ORIGINALLY POSTED ON STRAIGHT.COM, MARCH 28, 2007
A few days before attending last Friday’s Eric Clapton/Robert Cray show, I came across a timely TV broadcast of Taylor Hackford’s 1986 concert documentary, Chuck Berry: Hail! Hail! Rock ‘N’ Roll. Both Clapton and Cray are featured in it, the former performing the smokin’ slow blues, “Wee Wee Hours”, and the latter–besides joining the likes of Keith Richards in Berry’s backup band–taking the spotlight on “Brown Eyed Handsome Man”. Seeing that film was the perfect way to psych myself up for the gig, but it also made me determined to invest in the deluxe four-disc DVD released last June.

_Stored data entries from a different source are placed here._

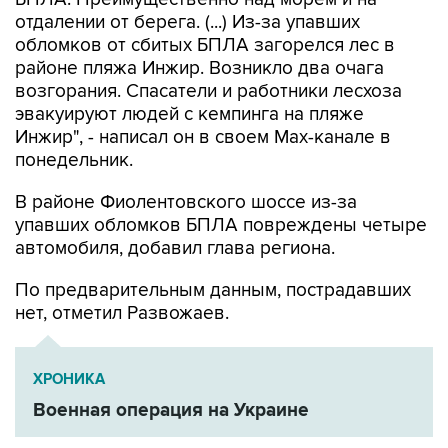
отдалении от берега. (...) Из-за упавших
обломков от сбитых БПЛА загорелся лес в
районе пляжа Инжир. Возникло два очага
возгорания. Спасатели и работники лесхоза
эвакуируют людей с кемпинга на пляже
Инжир", - написал он в своем Мах-канале в
понедельник.
В районе Фиолентовского шоссе из-за
упавших обломков БПЛА повреждены четыре
автомобиля, добавил глава региона.
По предварительным данным, пострадавших
нет, отметил Развожаев.
ХРОНИКА
Военная операция на Украине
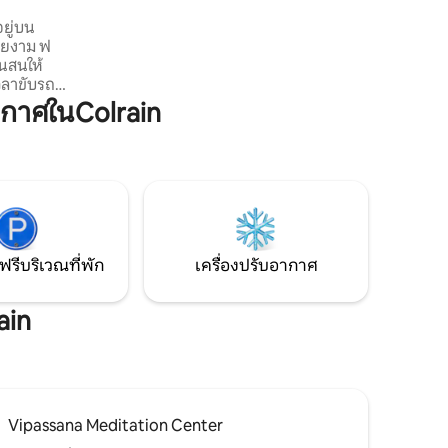
ใหญ่ขึ้นนี้มีพื้นที่กว้างขวางถึง 4,500 ตาราง
อยู่บน
ฟุตสำหรับครอบครัวขนาดใหญ่และเพื่อนๆ
สวยงาม ฟ
มารวมตัวกัน บ้านหลังนี้มองเห็นหุบเขา
นสนให้
แม่น้ำกรีนพร้อมวิวเวอร์มอนต์ มีห้องนอน 6
ห้องและห้องน้ำ 3 ห้อง
ียร์และ
กาศในColrain
ันเพียง 5
 นาทีก็จะ
ยมที่ Molly
ทะเลสาบที่
ยง 10 นาที!
อไม่ดีดัง
รถอดปลั๊ก!
ฟรีบริเวณที่พัก
เครื่องปรับอากาศ
ain
Vipassana Meditation Center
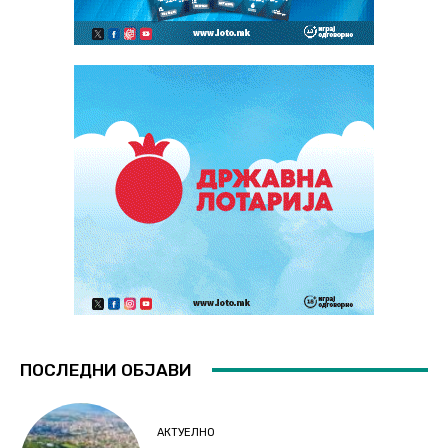
ПОСЛЕДНИ ОБЈАВИ
АКТУЕЛНО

There goes next month’s Pilsner fund.
I’m pleased to report that the sterling performances by Clapton and Cray in Hackford’s killer doc were representative of what went down at GM Place. Cray’s six-song, 30-minute opening set was flawless, from the familiar “Phone Booth”, off his 1983 album Bad Influence (the title track of which Clapton covered three years later), to the lesser known “Twenty”, a heart-tugging tribute to young soldiers dying needlessly in a rich man’s war.
“Someone told you a lie,” sang Cray in his sweet-toned voice, “and they’re still tellin’ it.” Few electric bluesmen can surpass Cray’s playing when it comes to economy and emotion. No wonder his choice of on-stage amp is Matchless. When Clapton’s band hit the stage and launched into the 1970 Derek and the Dominos stomper, “Tell the Truth”, I was disheartened to see that guitar wunderkind Derek Trucks wasn’t in the lineup, but all concerns about his absence were defused by the time Clapton and coguitarist Doyle Bramhall II began their fourth selection, Jimi Hendrix’s “Little Wing”.
The numerous guitar freaks in the crowd got their jollies as two cameras set up in front of the stage focused mostly on the two pickers, with close-ups of their fancy fretwork transmitted to video screens. Throughout the show, Clapton, despite his Slowhand moniker, proved the speedier player; 38-year-old Bramhall displayed more of a raw, edgy feel. He was the tastier of the two, actually.
After a sit-down acoustic segment, the familiar “diddle-oodle-oodle-ooo” riff from “Layla” signalled the arrival of that 1970 guitar opus. For the encore, Clapton chose the signature song he stole from J.J. Cale, “Cocaine”, but it’s been so long since I’ve done any of that shit (got any?) that I couldn’t remember if the tune was pro- or anti-nose candy. All I know is that I scored a serious buzz when the night ended with my fave Clapton staple, Robert Johnson’s “Crossroads”. Cray couldn’t stay backstage for that one, so he came out and sang the first verse, then took the second guitar solo. Sweeeet.